Do carrots really scream?




__ https://www.facebook.com/


----------



## cheflayne (Aug 21, 2004)

I don't know, but that doesn't mean that they don't.


----------



## phatch (Mar 29, 2002)

Skip to a minute in. Turn up the volume turn it down after he says thank you.






Lyrics....
And the angel of the lord came unto me, snatching me up from my place of slumber.
And took me on high, and higher still until we moved to the spaces betwixt the air itself.
And he brought me into a vast farmlands of our own Midwest.
And as we descended, cries of impending doom rose from the soil.
One thousand, nay a million voices full of fear. And terror possessed me then

And I begged, "Angel of the Lord, what are these tortured screams?"

And the angel said unto me, "These are the cries of the carrots, the cries of the carrots!
You see, Reverend Maynard, tomorrow is harvest day and to them it is the holocaust."

And I sprang from my slumber drenched in sweat like the tears of one million terrified brothers and roared,
"Hear me now, I have seen the light! They have a consciousness, they have a life, they have a soul! Damn you!
Let the rabbits wear glasses! Save our brothers!"

Can I get an amen?
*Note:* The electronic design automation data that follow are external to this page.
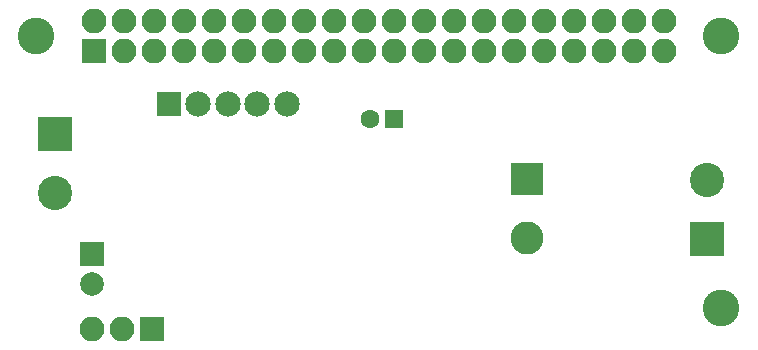
<source format=gbr>
G04 #@! TF.GenerationSoftware,KiCad,Pcbnew,(5.0.0)*
G04 #@! TF.CreationDate,2019-02-20T13:04:28+09:00*
G04 #@! TF.ProjectId,pi-ups,70692D7570732E6B696361645F706362,rev?*
G04 #@! TF.SameCoordinates,Original*
G04 #@! TF.FileFunction,Soldermask,Bot*
G04 #@! TF.FilePolarity,Negative*
%FSLAX46Y46*%
G04 Gerber Fmt 4.6, Leading zero omitted, Abs format (unit mm)*
G04 Created by KiCad (PCBNEW (5.0.0)) date 02/20/19 13:04:28*
%MOMM*%
%LPD*%
G01*
G04 APERTURE LIST*
%ADD10C,3.100000*%
%ADD11R,2.000000X2.000000*%
%ADD12C,2.000000*%
%ADD13R,1.600000X1.600000*%
%ADD14C,1.600000*%
%ADD15R,2.800000X2.800000*%
%ADD16C,2.800000*%
%ADD17C,2.900000*%
%ADD18R,2.900000X2.900000*%
%ADD19R,2.100000X2.100000*%
%ADD20O,2.100000X2.100000*%
%ADD21R,2.150000X2.150000*%
%ADD22C,2.150000*%
G04 APERTURE END LIST*
D10*
G04 #@! TO.C,REF\002A\002A*
X148500000Y-115000000D03*
G04 #@! TD*
G04 #@! TO.C,REF\002A\002A*
X90500000Y-92000000D03*
G04 #@! TD*
D11*
G04 #@! TO.C,C1*
X95250000Y-110490000D03*
D12*
X95250000Y-112990000D03*
G04 #@! TD*
D13*
G04 #@! TO.C,C4*
X120745000Y-99060000D03*
D14*
X118745000Y-99060000D03*
G04 #@! TD*
D15*
G04 #@! TO.C,C5*
X132080000Y-104140000D03*
D16*
X132080000Y-109140000D03*
G04 #@! TD*
D17*
G04 #@! TO.C,J1*
X92075000Y-105330000D03*
D18*
X92075000Y-100330000D03*
G04 #@! TD*
D19*
G04 #@! TO.C,J2*
X95370000Y-93270000D03*
D20*
X95370000Y-90730000D03*
X97910000Y-93270000D03*
X97910000Y-90730000D03*
X100450000Y-93270000D03*
X100450000Y-90730000D03*
X102990000Y-93270000D03*
X102990000Y-90730000D03*
X105530000Y-93270000D03*
X105530000Y-90730000D03*
X108070000Y-93270000D03*
X108070000Y-90730000D03*
X110610000Y-93270000D03*
X110610000Y-90730000D03*
X113150000Y-93270000D03*
X113150000Y-90730000D03*
X115690000Y-93270000D03*
X115690000Y-90730000D03*
X118230000Y-93270000D03*
X118230000Y-90730000D03*
X120770000Y-93270000D03*
X120770000Y-90730000D03*
X123310000Y-93270000D03*
X123310000Y-90730000D03*
X125850000Y-93270000D03*
X125850000Y-90730000D03*
X128390000Y-93270000D03*
X128390000Y-90730000D03*
X130930000Y-93270000D03*
X130930000Y-90730000D03*
X133470000Y-93270000D03*
X133470000Y-90730000D03*
X136010000Y-93270000D03*
X136010000Y-90730000D03*
X138550000Y-93270000D03*
X138550000Y-90730000D03*
X141090000Y-93270000D03*
X141090000Y-90730000D03*
X143630000Y-93270000D03*
X143630000Y-90730000D03*
G04 #@! TD*
D21*
G04 #@! TO.C,J3*
X101720000Y-97790000D03*
D22*
X104220000Y-97790000D03*
X106720000Y-97790000D03*
X109220000Y-97790000D03*
X111720000Y-97790000D03*
G04 #@! TD*
D18*
G04 #@! TO.C,J4*
X147320000Y-109220000D03*
D17*
X147320000Y-104220000D03*
G04 #@! TD*
D19*
G04 #@! TO.C,SW1*
X100330000Y-116840000D03*
D20*
X97790000Y-116840000D03*
X95250000Y-116840000D03*
G04 #@! TD*
D10*
G04 #@! TO.C,REF\002A\002A*
X148500000Y-92000000D03*
G04 #@! TD*
M02*

</source>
Can I get a hallelujah? Thank you Jesus

This is necessary
This is necessary
Life feeds on life feeds on life feeds on life feeds on...


----------



## peachcreek (Sep 21, 2001)

*Don't Slay that Potato*
*Words and Music by Tom Paxton*
How can you do it? It's heartless, it's cruel.
It's murder, cold-blooded, and gross.
To slay a poor vegetable just for your stew,
Or to serve with some cheese sauce on toast.
Have you no decency? Have you no shame?
Have you no conscience, you cad?
To rip that poor vegetable out of the earth,
Away from its poor mom and dad?

[Cho:]
Oh, no, don't slay that potato!
Let us be merciful, please.
Don't boil it or fry it, don't even freeze-dry it.
Don't slice it or flake it.
For God's sake, don't bake it!
Don't shed the poor blood,
Of this poor helpless spud.
That's the worst kind of thing you could do.
Oh, no, don't slay that potato,
What never done nothing to you!

Why not try picking on something your size,
Instead of some carrot or bean?
The peas are all trembling there in their pod,
Just because you're so vicious and mean.
How would you like to be grabbed by your hair,
And ruthlessly yanked from your bed,
And have done to you God knows what horrible things,
To be eaten with full-fiber bread?

[Cho:]

It's no bed of roses, this vegetable life.
You're basically stuck in the mud.
You don't get around much. You don't see the sights,
When you're a carrot or celery or spud.
You're helpless when somebody's flea-bitten dog,
Takes a notion to pause for relief.
Then somebody picks you and cleans you and eats you,
And causes you nothing but grief.

[Cho:]

There ought to be some way of saving our skins.
They ought to be passing a law.
Just show anybody a cute little lamb,
And they'll all stand around and go "Aw!"
Well, potatoes are ugly. Potatoes are plain.
We're wrinkled and lumpy to boot.
But give me a break, kid. Do you mean to say,
That you'll eat us because we're not cute?

[Cho:]


----------



## granola girl (Mar 8, 2015)

teamfat said:


> Do carrots really scream?
> 
> 
> 
> ...


Thank you for the good laugh. My daughter prefers to be vegan so I'm gonna have to show that to her. HAHAHA


----------



## hungrypanda (Dec 14, 2015)

But they may come back as ghosts, right?


----------



## drirene (Dec 30, 2015)

Or ghouls...


----------